Step Away from the Screens
Sometimes, you just need to take a break from all the technology that surrounds you. All the apps, social media, and news outlets can be too much at certain times, and lead you to a downward spiral.
Make no mistake: being informed is a good thing. Still, being informed is different from doomscrolling. Doomscrolling is the act of consuming news to an unhealthy and excessive degree. That means continuously scrolling through social media and websites isn’t the best. Here’s a helpful link about all you need to know about doomscrolling, why it’s bad for you, and how to avoid it.
Be aware of the impact that screen time has on your life. Remember to unplug and recharge away from tech devices.
Turn Your Worries into Movement
It’s not exactly breaking news, but it’s still worth remembering: when you feel nervous, do something. Redirect your anxious energy into action. Go walk outside, dance to your favorite song, take the dog for a walk or clean the dishes. It doesn’t really matter what you do, as long as it helps you release the energy you’re bottling up inside.
Exercise is known to alleviate the negative effects of stress on the body and mind. Still, did you know that physical activity can also boost your mental health and your immune system? Here are the many ways exercise can boost your health, according to the American Psychological Association.
Find A Goal That Is Meaningful to You
Anxiety is often connected to the lack of control we feel at any given moment. That’s why, it’s important to work on something that’s yours alone, something that has meaning to you.
This personal goal should be something you can do often and makes you feel good about yourself. Find something outside work that is appealing to you and make sure it isn’t a stressor to your life. Are you eager to start a personally meaningful arts and crafts project? Perhaps you’d like to dedicate some time each month to cooking new dishes or ingredients?
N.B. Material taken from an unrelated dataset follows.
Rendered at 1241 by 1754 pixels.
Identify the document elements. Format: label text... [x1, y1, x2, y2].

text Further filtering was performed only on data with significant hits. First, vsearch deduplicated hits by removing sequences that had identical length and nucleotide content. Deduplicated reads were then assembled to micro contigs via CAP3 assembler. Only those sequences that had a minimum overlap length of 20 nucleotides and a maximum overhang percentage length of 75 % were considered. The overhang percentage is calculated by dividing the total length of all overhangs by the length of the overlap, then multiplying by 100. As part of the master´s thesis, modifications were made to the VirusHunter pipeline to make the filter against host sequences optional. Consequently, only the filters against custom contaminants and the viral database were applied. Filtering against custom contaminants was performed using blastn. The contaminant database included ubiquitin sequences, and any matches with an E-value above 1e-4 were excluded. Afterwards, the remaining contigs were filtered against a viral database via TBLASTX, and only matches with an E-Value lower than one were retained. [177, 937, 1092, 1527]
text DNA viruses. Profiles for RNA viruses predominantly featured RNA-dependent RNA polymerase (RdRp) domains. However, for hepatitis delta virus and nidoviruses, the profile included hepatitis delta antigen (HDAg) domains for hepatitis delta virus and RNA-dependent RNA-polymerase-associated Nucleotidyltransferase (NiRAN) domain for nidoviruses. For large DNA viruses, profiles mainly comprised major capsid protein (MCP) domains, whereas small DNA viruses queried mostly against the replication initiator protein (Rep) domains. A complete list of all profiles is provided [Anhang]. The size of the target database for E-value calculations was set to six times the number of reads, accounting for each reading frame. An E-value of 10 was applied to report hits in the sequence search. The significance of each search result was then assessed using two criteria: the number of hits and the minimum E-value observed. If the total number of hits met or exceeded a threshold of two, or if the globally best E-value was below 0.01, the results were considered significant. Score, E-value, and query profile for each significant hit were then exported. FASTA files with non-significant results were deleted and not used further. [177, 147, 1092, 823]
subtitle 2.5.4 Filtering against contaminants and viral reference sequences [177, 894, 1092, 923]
The possibilities are endless and each person has their own passions. Focus on your goal in your spare time, and it’ll boost your energy for the whole week. Set up deadlines that you can work with (or don’t set up them at all if that works best for you!)
What’s something you keep telling yourself you have no time to do? It’s time to finally go ahead.
Separate the Emotion from Who You Are
Your anxiety isn’t you.
When you’re experiencing strong negative emotions, it’s easy to forget that they aren’t who you are. Learn to call out your anxiety and don’t let it define who you are.
You’re feeling anxious, and you’re experiencing self-criticism. These are simply moments when you feel strongly about something; they aren’t your identity. These too shall pass.
As we’ve stated, anxiety doesn’t have a universal solution. Since we’re all different, you need to discover what works best for you and use it to the best of your abilities.
Lastly, a word about severe anxiety cases. Occasional anxiety is one thing, but anxiety disorders are completely different. It may even require professional counseling.
These are some signs that you should pay attention to:
- Anxiety that’s ongoing or nearly constant;
- Anxiety that interferes with your work or social life (for example, you find yourself unable to focus at work because you’re always overwhelmed);
- Panic attacks;
If the list above sounds familiar, perhaps it’s time you consider talking to a mental health professional. They can help you understand what you’re going through and how to cope with it in a constructive way.
We’d also like to remind you that Devexperts has an Employee Assistance Program that offers anonymous psychological support. This program aims to help anyone going through challenging times.